Top of Records shown

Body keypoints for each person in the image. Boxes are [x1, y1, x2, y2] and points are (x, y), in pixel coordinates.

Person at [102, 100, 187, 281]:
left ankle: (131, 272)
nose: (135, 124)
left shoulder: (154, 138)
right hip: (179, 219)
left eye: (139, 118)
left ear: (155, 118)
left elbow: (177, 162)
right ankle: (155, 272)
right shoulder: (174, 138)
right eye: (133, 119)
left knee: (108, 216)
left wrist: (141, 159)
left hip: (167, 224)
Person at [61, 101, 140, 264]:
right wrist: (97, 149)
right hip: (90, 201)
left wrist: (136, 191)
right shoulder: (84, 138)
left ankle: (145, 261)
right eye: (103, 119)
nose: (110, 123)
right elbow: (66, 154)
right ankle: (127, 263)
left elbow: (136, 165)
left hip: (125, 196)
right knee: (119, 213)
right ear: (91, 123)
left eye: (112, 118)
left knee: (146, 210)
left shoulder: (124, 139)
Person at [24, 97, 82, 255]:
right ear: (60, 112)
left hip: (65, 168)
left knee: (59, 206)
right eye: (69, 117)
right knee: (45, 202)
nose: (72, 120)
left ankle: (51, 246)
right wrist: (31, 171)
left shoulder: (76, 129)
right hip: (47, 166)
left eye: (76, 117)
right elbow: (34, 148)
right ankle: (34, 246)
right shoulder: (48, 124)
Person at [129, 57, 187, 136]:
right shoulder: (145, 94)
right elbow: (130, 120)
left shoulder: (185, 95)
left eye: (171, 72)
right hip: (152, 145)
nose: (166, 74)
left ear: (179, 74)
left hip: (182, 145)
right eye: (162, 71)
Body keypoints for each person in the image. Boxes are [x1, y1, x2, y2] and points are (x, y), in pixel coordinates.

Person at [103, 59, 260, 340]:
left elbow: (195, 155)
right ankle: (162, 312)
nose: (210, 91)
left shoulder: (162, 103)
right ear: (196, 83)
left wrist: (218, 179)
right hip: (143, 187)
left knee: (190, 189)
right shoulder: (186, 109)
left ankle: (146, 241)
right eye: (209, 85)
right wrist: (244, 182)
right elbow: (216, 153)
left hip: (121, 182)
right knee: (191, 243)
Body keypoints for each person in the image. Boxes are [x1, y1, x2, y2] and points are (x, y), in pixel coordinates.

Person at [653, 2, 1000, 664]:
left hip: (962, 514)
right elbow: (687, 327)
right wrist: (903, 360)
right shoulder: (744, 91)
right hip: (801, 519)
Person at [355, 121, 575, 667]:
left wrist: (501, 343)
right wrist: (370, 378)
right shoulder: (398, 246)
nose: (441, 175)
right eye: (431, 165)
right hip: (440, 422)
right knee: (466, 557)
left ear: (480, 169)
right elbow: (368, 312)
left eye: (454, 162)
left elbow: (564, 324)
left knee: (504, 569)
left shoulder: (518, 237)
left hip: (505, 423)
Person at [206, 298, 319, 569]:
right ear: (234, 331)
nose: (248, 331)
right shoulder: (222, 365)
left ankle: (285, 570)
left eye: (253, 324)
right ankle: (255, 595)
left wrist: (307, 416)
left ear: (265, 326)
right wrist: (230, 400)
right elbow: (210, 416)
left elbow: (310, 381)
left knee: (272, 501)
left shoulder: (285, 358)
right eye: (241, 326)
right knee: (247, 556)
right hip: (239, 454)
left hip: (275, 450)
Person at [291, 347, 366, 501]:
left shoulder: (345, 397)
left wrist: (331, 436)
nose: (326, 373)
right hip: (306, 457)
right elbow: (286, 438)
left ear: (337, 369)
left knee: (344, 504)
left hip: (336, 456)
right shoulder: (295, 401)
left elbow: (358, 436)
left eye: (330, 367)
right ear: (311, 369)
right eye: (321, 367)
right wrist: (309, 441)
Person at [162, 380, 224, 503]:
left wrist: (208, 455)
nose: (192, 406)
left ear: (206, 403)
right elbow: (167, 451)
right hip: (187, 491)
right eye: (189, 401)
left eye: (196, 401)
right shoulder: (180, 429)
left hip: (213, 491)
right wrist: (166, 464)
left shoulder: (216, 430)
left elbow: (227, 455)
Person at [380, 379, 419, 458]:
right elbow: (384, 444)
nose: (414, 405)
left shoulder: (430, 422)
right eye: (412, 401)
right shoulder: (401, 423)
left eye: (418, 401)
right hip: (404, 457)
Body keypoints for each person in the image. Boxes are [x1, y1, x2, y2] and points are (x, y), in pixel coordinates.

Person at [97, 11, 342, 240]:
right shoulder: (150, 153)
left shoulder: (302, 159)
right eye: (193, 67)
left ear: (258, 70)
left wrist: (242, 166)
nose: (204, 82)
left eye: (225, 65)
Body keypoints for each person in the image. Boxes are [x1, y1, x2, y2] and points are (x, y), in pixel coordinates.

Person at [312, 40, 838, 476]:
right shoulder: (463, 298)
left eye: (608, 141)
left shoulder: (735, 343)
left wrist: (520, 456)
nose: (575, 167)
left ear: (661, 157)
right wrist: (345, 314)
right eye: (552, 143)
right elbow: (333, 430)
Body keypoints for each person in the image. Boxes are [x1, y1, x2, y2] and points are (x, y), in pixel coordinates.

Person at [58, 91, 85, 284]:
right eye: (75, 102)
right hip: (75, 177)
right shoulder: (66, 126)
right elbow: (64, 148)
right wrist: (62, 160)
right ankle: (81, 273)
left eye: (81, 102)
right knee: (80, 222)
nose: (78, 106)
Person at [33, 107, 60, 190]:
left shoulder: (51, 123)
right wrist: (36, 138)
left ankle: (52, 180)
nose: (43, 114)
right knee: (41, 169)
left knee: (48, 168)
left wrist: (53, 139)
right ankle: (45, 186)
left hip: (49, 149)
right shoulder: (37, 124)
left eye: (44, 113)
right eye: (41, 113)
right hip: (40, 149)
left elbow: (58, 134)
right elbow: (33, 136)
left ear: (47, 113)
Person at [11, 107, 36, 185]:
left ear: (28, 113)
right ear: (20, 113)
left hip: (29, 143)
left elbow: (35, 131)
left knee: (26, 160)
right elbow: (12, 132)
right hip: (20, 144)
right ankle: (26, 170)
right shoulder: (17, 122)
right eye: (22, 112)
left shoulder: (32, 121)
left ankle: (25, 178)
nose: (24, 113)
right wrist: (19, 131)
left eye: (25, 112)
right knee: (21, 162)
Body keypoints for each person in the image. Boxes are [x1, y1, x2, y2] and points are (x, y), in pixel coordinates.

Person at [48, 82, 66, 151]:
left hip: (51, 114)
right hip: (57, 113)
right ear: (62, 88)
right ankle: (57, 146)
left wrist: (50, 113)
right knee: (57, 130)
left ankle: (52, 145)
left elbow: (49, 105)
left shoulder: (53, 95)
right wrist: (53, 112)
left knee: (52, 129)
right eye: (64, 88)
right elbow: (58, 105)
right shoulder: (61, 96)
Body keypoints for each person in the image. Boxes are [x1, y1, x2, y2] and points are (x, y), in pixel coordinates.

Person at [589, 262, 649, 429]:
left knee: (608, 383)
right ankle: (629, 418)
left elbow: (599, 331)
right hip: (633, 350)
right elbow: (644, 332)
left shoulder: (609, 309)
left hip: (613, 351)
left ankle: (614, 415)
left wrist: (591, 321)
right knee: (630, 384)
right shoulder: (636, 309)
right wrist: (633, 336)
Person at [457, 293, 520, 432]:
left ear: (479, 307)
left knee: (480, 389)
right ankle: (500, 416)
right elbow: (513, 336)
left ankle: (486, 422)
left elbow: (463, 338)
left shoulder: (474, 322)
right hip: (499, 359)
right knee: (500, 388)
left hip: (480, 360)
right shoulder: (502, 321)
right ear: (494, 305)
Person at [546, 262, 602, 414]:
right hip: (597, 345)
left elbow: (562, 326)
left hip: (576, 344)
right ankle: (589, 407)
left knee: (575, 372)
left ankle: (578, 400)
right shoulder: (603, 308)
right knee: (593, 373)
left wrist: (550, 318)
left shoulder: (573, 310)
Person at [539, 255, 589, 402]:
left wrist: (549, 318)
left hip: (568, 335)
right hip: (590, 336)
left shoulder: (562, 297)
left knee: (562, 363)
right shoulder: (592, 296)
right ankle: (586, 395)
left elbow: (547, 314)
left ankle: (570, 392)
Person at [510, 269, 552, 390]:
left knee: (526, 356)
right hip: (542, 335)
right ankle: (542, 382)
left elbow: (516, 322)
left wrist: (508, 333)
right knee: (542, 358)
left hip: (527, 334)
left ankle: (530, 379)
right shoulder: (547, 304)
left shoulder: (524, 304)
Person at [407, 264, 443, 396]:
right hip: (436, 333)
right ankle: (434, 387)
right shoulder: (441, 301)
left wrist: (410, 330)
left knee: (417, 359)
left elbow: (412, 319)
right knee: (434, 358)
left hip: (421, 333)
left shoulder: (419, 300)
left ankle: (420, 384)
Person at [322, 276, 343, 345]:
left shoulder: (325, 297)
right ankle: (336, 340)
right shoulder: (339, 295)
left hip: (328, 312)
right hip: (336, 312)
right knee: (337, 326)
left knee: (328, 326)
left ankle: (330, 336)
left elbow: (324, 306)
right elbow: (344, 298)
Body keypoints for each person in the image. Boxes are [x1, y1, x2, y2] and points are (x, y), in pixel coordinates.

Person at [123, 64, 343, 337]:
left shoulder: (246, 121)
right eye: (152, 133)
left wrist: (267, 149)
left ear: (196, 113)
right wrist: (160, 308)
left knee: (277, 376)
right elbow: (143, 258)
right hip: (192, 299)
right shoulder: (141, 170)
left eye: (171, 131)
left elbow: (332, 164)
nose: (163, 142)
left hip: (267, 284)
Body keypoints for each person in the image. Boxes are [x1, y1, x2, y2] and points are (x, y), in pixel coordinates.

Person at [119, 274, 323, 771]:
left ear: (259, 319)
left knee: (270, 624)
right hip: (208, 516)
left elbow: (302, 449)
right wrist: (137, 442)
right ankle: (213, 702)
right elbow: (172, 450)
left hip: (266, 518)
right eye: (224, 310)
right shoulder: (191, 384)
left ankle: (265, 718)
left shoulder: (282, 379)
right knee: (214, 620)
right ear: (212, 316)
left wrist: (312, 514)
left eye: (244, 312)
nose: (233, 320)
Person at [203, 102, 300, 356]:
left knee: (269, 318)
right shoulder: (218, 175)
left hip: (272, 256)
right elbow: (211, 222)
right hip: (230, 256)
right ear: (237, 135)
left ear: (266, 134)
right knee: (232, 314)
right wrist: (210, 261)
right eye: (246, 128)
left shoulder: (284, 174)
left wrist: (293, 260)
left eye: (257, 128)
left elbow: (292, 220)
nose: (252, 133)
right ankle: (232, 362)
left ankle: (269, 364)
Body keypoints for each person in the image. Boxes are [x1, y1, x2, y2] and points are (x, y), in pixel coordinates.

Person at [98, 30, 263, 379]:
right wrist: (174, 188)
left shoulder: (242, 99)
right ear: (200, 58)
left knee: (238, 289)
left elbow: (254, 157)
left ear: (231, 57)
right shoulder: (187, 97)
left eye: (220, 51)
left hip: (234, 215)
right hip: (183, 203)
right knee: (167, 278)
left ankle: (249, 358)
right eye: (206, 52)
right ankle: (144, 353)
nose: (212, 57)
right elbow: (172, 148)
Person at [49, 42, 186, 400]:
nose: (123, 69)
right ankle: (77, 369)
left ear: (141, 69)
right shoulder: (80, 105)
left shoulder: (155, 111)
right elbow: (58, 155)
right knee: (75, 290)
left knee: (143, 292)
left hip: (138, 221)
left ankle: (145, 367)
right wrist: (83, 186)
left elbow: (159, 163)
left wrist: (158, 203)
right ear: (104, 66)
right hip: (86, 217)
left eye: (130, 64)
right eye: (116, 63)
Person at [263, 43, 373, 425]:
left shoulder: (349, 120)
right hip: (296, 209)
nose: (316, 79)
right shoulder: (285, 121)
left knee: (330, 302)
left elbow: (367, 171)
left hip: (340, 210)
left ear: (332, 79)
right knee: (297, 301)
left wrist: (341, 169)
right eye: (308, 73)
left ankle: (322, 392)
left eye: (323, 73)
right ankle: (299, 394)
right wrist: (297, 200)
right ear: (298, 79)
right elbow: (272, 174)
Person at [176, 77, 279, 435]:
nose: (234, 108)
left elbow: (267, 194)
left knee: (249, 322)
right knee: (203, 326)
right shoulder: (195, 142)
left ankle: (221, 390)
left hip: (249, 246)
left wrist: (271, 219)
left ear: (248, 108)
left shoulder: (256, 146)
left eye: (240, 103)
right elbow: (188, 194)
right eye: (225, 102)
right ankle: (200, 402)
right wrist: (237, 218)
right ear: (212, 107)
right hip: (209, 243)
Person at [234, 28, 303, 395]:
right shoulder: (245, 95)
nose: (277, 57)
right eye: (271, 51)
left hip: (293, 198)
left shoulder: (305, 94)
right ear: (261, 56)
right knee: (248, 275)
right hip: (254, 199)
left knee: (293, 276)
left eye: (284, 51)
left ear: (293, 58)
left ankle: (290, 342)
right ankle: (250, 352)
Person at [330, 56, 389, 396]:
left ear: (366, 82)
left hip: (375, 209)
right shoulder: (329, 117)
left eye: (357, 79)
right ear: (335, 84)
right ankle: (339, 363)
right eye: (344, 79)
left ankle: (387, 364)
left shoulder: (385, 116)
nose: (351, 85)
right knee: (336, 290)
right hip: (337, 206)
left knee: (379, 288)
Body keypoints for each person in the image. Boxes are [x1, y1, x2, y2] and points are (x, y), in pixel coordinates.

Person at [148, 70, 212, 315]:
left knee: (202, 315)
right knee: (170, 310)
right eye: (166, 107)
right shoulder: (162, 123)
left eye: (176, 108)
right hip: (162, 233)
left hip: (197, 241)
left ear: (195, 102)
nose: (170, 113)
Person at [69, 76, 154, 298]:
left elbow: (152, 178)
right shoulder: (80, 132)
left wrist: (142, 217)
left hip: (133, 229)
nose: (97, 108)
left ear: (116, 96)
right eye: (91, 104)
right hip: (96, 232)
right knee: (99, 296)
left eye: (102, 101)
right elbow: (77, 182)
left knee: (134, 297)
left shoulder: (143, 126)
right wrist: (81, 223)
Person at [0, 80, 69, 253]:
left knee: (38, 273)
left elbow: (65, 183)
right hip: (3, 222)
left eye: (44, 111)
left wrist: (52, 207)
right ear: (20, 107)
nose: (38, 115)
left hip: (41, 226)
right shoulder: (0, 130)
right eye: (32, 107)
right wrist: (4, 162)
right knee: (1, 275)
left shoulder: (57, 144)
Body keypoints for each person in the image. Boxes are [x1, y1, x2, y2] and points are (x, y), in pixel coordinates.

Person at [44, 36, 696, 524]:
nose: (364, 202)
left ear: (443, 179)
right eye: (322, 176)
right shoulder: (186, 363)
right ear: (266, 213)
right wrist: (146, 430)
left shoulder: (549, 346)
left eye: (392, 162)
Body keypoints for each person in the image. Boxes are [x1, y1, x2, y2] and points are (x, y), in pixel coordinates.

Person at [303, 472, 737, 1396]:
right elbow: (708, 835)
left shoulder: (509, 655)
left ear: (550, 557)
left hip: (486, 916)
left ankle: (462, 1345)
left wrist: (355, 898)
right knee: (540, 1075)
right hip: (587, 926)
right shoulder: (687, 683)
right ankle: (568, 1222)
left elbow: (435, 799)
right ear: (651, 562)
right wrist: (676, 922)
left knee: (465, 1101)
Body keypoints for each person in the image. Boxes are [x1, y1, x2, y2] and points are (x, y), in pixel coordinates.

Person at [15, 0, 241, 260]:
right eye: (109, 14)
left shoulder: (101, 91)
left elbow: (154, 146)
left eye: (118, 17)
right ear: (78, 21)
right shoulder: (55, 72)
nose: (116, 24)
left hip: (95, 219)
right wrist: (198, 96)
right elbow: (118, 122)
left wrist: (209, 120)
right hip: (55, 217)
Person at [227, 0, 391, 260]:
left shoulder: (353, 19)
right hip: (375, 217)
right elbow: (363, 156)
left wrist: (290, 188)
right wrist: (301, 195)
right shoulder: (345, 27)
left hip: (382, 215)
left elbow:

Bottom of Records shown

> [Problem description]
A word-for-word copy of the lines above from the one with "right hip: (587, 926)" through the one with "left wrist: (290, 188)", inclusive, is the only output wanted.

> [Reply to the task]
right hip: (587, 926)
right shoulder: (687, 683)
right ankle: (568, 1222)
left elbow: (435, 799)
right ear: (651, 562)
right wrist: (676, 922)
left knee: (465, 1101)
Body keypoints for each person in the image. Boxes are [x1, y1, x2, y2] and points are (x, y), in pixel coordinates.

Person at [15, 0, 241, 260]:
right eye: (109, 14)
left shoulder: (101, 91)
left elbow: (154, 146)
left eye: (118, 17)
right ear: (78, 21)
right shoulder: (55, 72)
nose: (116, 24)
left hip: (95, 219)
right wrist: (198, 96)
right elbow: (118, 122)
left wrist: (209, 120)
right hip: (55, 217)
Person at [227, 0, 391, 260]:
left shoulder: (353, 19)
right hip: (375, 217)
right elbow: (363, 156)
left wrist: (290, 188)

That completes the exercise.